Pédro a écrit :
c'est à mon sens après la fin de la guerre Sociale que Rome commença à incliner son modèle poliade de base vers une dynamique impériale qui impliquait la participation de l'Autre au modèle. Ce fut le garant de la stabilité du monde romain, soumis le plus souvent par le force, mais tenu en transformant d'abord les élites puis les autres, très progressivement, en Romains.
Je serais assez d'accord avec vous pour ce qui est de l'intégration progressive dans les provinces, et notamment en Gaule et en Afrique. Pour autant, si la Guerre des Alliés transforme profondément le schéma d'intégration traditionnel (là, je suis toujours d'accord avec vous), je ne suis pas sûr que l'on puisse en assimiler le résultat avec celui d'une politique impériale dans le reste du monde.
Si la pleine citoyenneté est accordée aux Italiotes entre -89 (et déjà des ouvertures partielles en -90) et -80 (ponctuée par quelques massacres) et que son extension à la Cisalpine entre César et Auguste se concrétise, il ne faut pas pour autant le voir comme un effet de cette dynamique impériale. Au contraire, il me semble bien que cela rejoigne l'idée avancée par Narduccio, à savoir que, tôt ou tard, l'Etat doit unir ses différentes composantes pour s'élaborer. Or, la dynamique consistant à étendre la citoyenneté romaine à l'ensemble de l'Empire et celle qui consiste à regrouper tous les Italiotes en un seul et même ensemble ne me semble pas être de la même nature (sans compter l'écart chronologique manifeste).

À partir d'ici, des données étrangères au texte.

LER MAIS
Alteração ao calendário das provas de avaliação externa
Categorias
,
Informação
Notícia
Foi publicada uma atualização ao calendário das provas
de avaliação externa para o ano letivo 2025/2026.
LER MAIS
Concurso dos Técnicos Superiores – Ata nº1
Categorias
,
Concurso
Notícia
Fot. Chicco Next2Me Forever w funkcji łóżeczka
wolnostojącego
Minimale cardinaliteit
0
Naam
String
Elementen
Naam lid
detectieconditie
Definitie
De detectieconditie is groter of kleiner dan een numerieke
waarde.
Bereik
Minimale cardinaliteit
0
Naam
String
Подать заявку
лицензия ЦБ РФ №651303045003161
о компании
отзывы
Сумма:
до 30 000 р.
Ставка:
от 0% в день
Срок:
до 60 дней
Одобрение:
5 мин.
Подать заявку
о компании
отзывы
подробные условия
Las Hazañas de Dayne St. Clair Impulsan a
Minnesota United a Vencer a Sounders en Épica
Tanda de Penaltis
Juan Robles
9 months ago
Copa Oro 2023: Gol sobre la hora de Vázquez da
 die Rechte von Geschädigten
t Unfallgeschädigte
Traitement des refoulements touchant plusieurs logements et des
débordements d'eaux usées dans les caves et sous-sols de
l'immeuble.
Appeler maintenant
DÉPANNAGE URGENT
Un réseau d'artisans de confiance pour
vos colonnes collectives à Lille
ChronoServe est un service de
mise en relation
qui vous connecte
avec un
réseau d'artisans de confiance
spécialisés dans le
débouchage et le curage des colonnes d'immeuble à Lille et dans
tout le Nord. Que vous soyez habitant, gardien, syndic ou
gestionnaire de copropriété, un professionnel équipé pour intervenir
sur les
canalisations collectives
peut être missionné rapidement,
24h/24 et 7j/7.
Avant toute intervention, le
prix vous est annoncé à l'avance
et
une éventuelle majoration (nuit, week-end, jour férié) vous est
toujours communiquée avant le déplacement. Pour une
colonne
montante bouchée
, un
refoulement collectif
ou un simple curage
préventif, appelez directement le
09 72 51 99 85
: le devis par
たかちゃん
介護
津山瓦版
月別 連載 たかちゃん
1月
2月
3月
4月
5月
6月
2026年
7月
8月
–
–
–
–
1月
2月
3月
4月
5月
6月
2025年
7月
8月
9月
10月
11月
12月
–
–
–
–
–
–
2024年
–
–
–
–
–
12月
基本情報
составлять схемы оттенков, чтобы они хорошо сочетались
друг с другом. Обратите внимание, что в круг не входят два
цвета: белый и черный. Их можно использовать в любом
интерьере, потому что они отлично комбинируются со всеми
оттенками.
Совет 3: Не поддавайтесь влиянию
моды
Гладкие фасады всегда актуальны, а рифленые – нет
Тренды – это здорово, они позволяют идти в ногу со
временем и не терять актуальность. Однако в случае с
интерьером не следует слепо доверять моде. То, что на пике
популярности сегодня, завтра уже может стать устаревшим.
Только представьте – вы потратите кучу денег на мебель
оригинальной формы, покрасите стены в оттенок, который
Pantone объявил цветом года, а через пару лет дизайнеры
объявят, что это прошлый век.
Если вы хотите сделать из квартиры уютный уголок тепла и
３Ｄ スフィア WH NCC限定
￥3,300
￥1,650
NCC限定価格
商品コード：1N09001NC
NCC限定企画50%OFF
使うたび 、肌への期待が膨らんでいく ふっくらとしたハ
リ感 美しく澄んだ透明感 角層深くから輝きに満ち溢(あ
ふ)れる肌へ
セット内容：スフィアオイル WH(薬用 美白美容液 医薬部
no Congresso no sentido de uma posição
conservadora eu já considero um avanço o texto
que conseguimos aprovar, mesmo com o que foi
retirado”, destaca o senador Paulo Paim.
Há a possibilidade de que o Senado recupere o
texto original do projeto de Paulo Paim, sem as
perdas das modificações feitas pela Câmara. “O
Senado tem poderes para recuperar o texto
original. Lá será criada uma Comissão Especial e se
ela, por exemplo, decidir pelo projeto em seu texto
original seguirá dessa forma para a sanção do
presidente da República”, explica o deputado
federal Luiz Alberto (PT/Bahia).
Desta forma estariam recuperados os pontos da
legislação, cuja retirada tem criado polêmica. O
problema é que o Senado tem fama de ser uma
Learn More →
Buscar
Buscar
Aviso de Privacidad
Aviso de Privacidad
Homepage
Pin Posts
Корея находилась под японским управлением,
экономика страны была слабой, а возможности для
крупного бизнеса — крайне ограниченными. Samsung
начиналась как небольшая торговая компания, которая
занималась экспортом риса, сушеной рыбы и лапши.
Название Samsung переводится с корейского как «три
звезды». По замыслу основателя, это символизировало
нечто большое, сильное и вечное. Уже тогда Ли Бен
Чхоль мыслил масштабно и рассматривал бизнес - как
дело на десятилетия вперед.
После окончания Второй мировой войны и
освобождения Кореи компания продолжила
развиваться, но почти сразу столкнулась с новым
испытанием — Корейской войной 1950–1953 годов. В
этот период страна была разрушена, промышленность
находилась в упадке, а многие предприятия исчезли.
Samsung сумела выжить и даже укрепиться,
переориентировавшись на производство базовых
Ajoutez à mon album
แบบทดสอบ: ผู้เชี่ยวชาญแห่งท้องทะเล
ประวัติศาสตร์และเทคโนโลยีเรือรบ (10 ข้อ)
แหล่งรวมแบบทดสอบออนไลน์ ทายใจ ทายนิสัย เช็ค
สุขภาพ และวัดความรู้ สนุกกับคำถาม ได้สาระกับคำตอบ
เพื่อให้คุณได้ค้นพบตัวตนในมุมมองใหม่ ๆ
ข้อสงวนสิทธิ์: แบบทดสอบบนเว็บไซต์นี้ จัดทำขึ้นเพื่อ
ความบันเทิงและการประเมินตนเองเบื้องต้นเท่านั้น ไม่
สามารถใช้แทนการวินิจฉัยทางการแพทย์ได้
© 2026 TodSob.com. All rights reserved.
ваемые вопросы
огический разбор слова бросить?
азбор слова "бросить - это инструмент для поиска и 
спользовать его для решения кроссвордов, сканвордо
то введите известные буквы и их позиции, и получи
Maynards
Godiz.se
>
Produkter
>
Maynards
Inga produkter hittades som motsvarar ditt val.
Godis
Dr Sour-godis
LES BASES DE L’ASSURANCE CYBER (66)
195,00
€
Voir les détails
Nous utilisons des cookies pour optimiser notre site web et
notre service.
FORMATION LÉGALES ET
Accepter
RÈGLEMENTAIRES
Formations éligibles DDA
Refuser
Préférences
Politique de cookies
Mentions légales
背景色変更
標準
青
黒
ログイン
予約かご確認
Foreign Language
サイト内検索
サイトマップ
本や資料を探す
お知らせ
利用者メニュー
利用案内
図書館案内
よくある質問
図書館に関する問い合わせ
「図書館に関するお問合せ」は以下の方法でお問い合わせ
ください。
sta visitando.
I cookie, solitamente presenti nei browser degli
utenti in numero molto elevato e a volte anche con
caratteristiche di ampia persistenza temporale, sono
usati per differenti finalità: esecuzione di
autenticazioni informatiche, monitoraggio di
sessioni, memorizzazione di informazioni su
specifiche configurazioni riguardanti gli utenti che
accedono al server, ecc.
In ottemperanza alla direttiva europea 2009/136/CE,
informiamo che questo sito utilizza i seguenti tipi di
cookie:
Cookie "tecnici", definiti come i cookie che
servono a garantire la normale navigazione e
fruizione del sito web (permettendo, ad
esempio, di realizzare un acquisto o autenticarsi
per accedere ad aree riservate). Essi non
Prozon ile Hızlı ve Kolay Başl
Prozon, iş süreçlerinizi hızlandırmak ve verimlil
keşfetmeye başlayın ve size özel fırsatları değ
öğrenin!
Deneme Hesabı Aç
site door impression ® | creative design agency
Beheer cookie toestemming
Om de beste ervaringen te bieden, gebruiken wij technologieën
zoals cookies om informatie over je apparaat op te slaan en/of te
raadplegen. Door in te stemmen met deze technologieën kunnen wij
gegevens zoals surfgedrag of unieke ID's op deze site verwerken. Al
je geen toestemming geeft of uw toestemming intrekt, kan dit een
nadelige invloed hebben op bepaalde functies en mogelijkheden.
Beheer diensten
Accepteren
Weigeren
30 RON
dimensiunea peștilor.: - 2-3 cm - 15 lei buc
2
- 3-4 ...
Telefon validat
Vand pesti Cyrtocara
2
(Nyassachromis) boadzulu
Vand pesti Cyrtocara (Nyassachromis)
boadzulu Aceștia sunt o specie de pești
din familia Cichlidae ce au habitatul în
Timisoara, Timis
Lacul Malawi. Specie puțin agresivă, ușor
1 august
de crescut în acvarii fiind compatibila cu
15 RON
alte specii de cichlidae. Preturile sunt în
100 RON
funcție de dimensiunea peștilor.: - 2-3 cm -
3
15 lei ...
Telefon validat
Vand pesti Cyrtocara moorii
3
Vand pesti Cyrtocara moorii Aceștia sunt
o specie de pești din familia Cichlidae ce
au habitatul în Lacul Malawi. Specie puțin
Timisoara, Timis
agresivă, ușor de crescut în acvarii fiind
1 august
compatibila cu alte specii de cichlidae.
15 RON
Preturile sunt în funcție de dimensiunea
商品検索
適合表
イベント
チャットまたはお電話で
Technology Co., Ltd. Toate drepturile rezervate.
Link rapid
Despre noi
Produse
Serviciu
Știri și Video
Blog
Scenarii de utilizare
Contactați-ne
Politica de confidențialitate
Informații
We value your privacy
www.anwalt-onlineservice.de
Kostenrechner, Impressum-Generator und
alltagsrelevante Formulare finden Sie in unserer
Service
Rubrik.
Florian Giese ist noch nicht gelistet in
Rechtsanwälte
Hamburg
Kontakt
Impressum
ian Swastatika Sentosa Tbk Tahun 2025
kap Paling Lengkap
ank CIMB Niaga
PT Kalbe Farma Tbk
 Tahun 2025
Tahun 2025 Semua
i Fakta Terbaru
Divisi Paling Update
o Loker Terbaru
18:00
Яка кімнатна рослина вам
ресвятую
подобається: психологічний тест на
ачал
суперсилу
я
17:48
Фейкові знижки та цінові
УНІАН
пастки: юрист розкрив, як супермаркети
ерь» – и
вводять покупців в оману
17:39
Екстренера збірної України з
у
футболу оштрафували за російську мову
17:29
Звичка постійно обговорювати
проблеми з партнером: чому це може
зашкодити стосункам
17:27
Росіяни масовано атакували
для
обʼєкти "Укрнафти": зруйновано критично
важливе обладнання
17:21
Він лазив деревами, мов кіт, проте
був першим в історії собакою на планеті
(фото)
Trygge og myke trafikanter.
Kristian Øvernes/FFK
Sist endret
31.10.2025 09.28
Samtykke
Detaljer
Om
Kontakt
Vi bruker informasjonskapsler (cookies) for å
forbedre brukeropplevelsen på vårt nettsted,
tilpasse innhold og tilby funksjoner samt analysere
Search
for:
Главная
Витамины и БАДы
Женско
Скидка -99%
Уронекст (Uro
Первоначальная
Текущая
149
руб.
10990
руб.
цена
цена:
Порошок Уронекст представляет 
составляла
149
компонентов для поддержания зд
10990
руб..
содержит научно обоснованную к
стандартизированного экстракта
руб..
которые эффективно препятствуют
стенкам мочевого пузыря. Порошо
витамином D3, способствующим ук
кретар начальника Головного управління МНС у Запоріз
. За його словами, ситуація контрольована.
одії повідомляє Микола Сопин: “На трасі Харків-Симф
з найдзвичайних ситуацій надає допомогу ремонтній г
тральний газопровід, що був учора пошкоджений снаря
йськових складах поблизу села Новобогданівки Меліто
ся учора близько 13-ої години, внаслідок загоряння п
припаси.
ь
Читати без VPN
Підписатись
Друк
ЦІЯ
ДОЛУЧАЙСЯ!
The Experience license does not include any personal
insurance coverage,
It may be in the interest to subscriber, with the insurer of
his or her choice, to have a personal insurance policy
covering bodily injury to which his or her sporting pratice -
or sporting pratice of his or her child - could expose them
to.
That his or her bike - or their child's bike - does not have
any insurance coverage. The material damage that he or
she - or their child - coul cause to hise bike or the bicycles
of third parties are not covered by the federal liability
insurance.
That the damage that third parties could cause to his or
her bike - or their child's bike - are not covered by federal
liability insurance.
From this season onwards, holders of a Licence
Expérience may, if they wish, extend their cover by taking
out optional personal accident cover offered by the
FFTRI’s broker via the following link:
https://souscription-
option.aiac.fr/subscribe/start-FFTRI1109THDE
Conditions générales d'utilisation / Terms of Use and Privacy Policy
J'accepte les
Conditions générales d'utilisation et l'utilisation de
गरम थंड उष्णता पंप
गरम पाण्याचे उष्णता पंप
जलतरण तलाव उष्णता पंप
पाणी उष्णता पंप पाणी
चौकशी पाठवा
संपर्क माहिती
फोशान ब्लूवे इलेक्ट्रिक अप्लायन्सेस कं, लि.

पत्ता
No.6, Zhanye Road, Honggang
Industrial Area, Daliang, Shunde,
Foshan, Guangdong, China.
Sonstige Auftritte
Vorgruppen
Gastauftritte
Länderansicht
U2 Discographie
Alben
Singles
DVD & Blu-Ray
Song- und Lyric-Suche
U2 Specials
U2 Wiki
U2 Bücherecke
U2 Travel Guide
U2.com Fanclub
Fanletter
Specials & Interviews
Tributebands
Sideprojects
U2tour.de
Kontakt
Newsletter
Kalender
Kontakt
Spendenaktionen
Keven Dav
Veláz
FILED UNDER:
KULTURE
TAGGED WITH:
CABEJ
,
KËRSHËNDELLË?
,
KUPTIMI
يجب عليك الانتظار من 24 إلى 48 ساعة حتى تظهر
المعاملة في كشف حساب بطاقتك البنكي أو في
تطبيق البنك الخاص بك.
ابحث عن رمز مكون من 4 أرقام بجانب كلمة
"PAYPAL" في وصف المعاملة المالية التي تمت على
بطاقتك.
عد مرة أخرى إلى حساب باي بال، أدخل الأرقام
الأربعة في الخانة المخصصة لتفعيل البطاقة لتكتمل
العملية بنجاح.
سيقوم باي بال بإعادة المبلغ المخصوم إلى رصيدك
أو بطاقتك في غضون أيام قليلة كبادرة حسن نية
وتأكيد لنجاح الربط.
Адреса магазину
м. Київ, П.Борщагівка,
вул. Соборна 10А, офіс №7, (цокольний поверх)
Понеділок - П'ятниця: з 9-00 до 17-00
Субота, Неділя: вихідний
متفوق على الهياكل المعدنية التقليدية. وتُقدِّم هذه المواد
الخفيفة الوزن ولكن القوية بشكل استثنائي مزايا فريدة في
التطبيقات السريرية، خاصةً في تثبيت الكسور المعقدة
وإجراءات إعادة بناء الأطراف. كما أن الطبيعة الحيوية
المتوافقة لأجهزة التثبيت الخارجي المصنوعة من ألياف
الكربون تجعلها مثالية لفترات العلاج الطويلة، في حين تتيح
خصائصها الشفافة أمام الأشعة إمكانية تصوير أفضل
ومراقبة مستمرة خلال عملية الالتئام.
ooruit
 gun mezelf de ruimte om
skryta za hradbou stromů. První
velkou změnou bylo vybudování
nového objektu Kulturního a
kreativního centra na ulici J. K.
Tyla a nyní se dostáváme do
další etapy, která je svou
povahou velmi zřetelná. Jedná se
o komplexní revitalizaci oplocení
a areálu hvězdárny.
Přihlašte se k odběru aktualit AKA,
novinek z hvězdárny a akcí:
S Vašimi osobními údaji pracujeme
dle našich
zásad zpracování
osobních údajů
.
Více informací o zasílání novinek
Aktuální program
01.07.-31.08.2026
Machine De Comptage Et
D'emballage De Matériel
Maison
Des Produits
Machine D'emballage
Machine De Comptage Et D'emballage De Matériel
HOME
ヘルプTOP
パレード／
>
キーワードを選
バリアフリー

Ce n'est justement pas la participation de "l'Autre" qui est jeu lors de la Guerre des Alliés (mais cela me semble bien être le cas, en revanche, pour l'intégration progressive des provinces, mais l'Italie n'est pas et n'a jamais été considérée comme une province - et, du point de vue administratif, C. Nicolet a montré qu'une province pouvait très bien être découpée en régions sans pour autant que cela en fasse un ensemble à part : c'est donc ailleurs qu'il faut chercher la particularité de l'Italie) mais bien plus l'idée d'un creuset qui va provoquer cette "naissance" tout à fait inédite de "l'Italie". Il ne s'agit plus d'une Italie italique, d'une Italie étrusque, d'une Italie grecque et d'une Italie romaine réunies mais bien d'une Italie "italienne", c'est-à-dire d'une entité nouvelle qui se constitue sur les conséquences directes de la Guerre des Alliés, à savoir, un brassage total des ethnies présentes. A partir de là, même s'il ne s'agit pas encore d'une "nation" (puisqu'il faut attendre au moins le XIXème siècle pour cela), on peut bien parler d'un Etat dans l'Etat, plus précisément, d'un Etat dans l'Empire qui gouverne cet Empire.
Je verrais donc deux dynamiques dont une seule serait voulue par la politique impériale : celle de l'intégration des provinces. L'octroi de la citoyenneté romaine aux Italiotes est très différente, de ce point de vue-là.